Segment Open

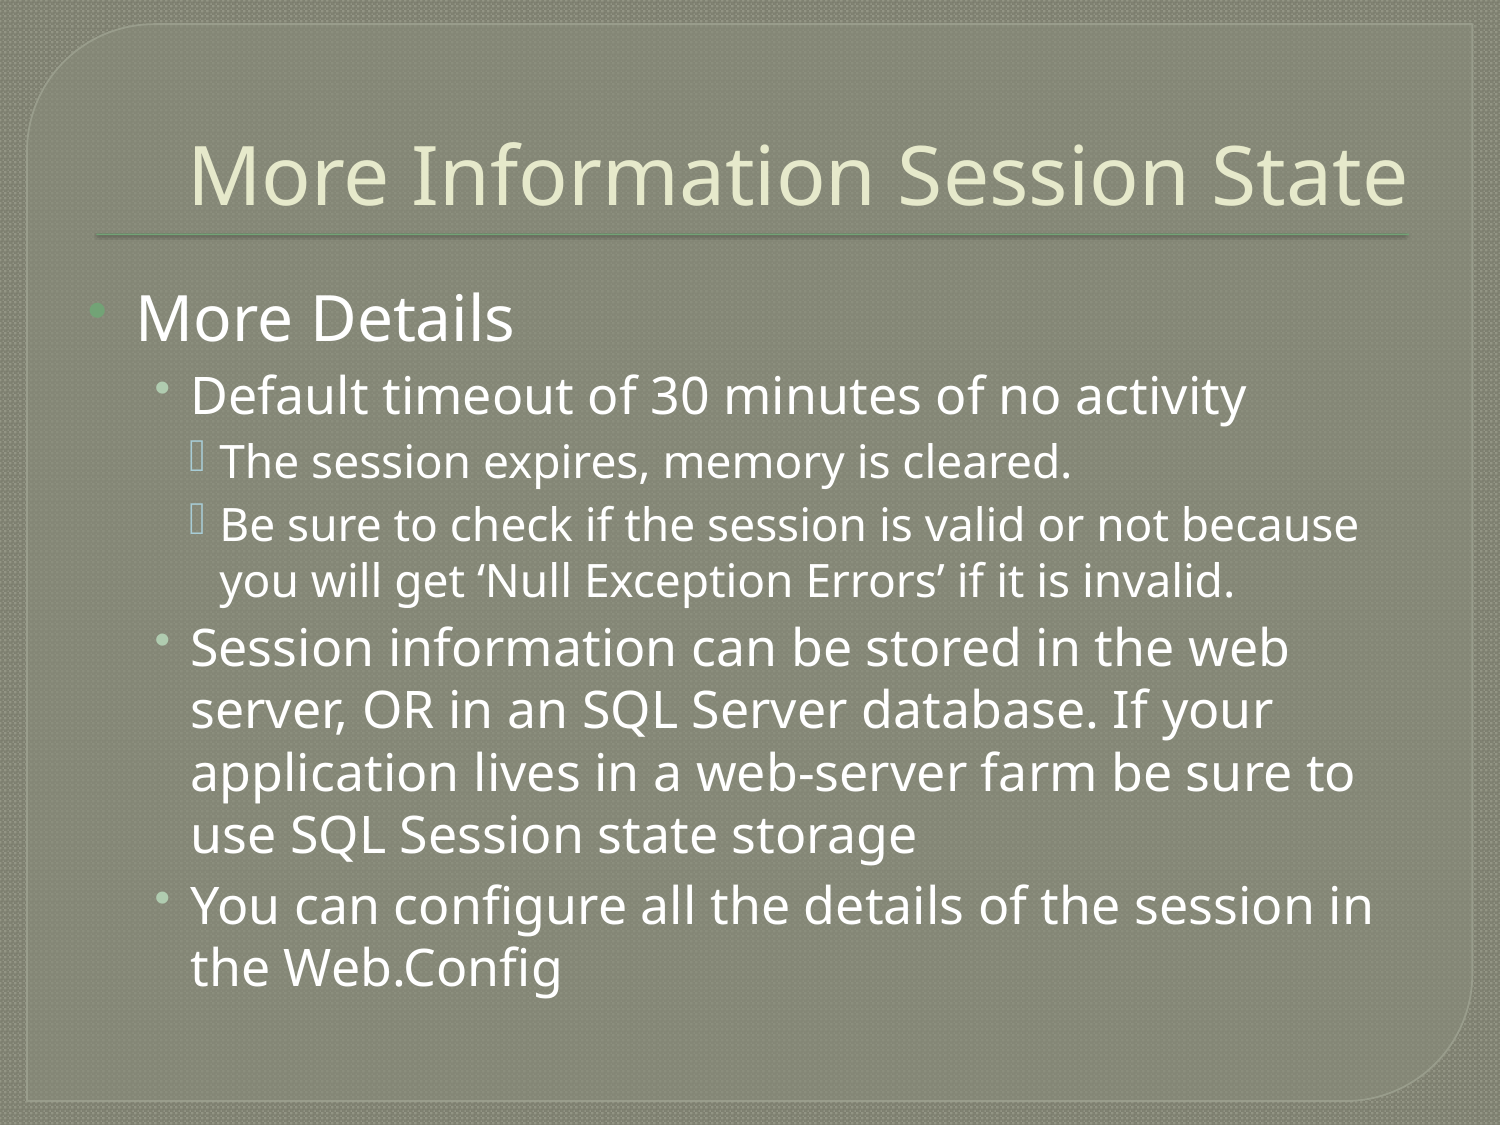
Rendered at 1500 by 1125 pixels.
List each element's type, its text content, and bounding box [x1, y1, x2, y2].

title More Information Session State [75, 41, 1425, 230]
list More Details Default timeout of 30 minutes of no activity The session expires, memory is cleared. Be sure to check if the session is valid or not because you will get ‘Null Exception Errors’ if it is invalid. Session information can be stored in the web server, OR in an SQL Server database. If your application lives in a web-server farm be sure to use SQL Session state storage You can configure all the details of the session in the Web.Config [75, 270, 1425, 1013]
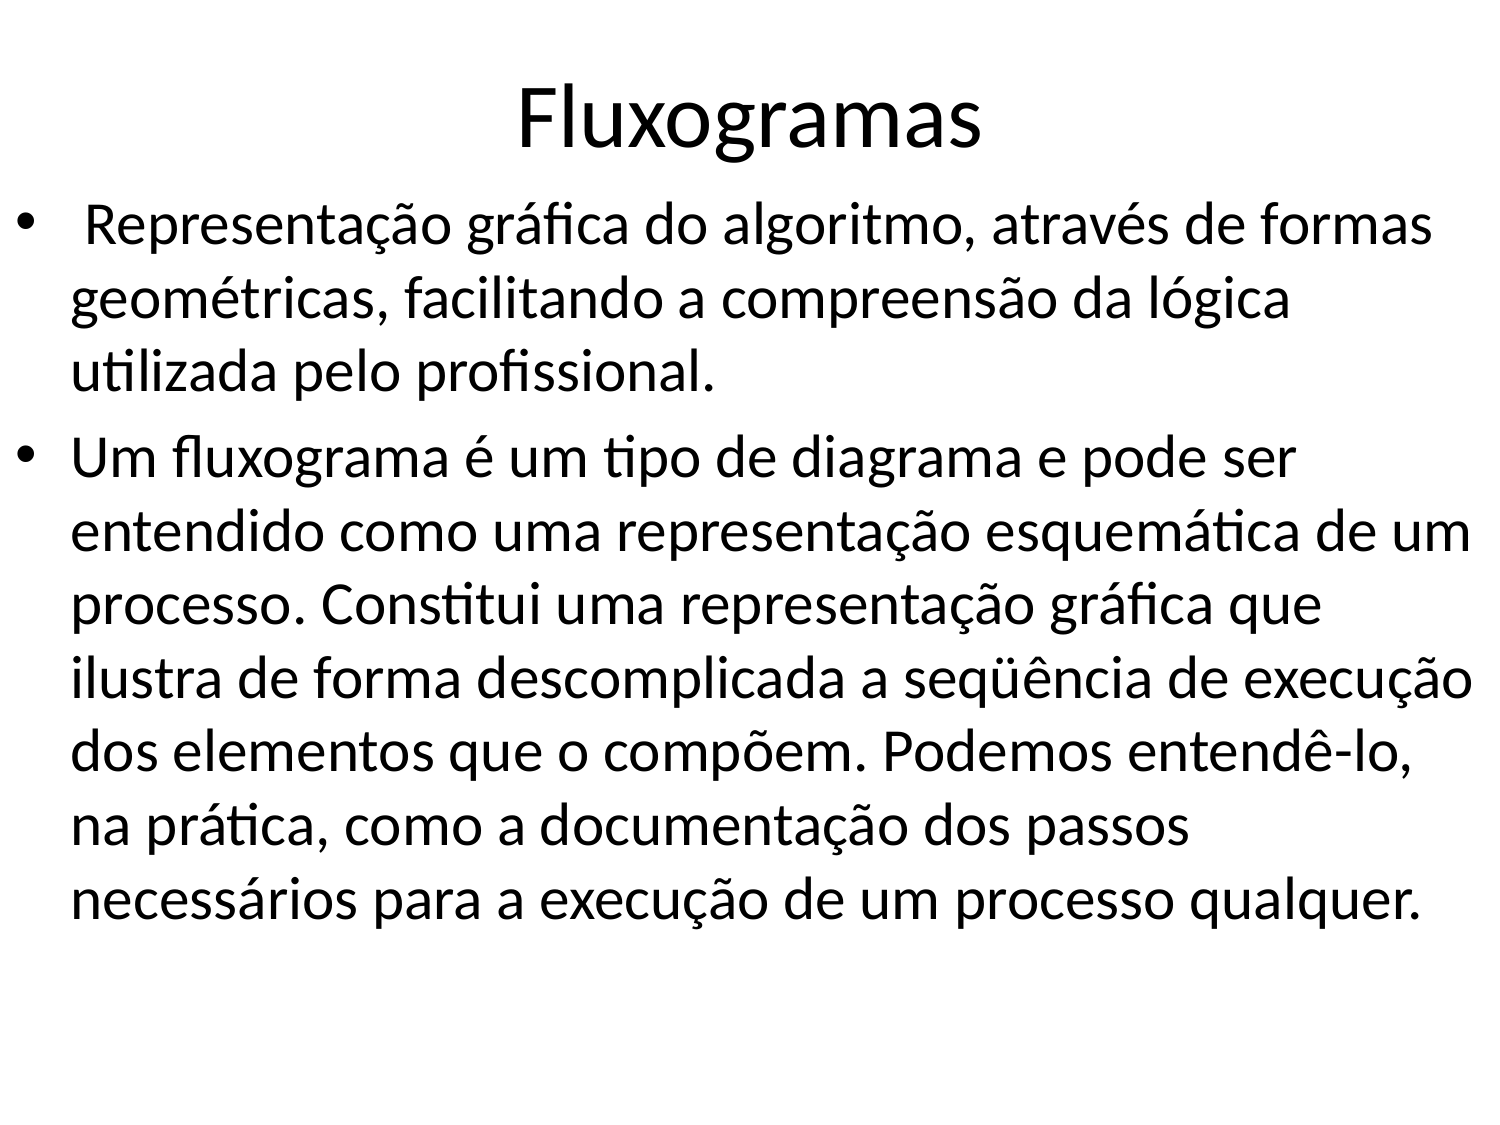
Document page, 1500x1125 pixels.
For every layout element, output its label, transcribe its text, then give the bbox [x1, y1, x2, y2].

list Representação gráfica do algoritmo, através de formas geométricas, facilitando a compreensão da lógica utilizada pelo profissional. Um fluxograma é um tipo de diagrama e pode ser entendido como uma representação esquemática de um processo. Constitui uma representação gráfica que ilustra de forma descomplicada a seqüência de execução dos elementos que o compõem. Podemos entendê-lo, na prática, como a documentação dos passos necessários para a execução de um processo qualquer. [0, 175, 1500, 1005]
title Fluxogramas [75, 45, 1425, 175]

Segment Closed

Each record above needs to be copied exactly, with images left out.

Rendered at 1500 by 1125 pixels.
List each element's type, its text content, and bounding box [x1, y1, x2, y2].

title More Information Session State [75, 41, 1425, 230]
list More Details Default timeout of 30 minutes of no activity The session expires, memory is cleared. Be sure to check if the session is valid or not because you will get ‘Null Exception Errors’ if it is invalid. Session information can be stored in the web server, OR in an SQL Server database. If your application lives in a web-server farm be sure to use SQL Session state storage You can configure all the details of the session in the Web.Config [75, 270, 1425, 1013]
Document page, 1500x1125 pixels.
For every layout element, output its label, transcribe its text, then give the bbox [x1, y1, x2, y2].

list Representação gráfica do algoritmo, através de formas geométricas, facilitando a compreensão da lógica utilizada pelo profissional. Um fluxograma é um tipo de diagrama e pode ser entendido como uma representação esquemática de um processo. Constitui uma representação gráfica que ilustra de forma descomplicada a seqüência de execução dos elementos que o compõem. Podemos entendê-lo, na prática, como a documentação dos passos necessários para a execução de um processo qualquer. [0, 175, 1500, 1005]
title Fluxogramas [75, 45, 1425, 175]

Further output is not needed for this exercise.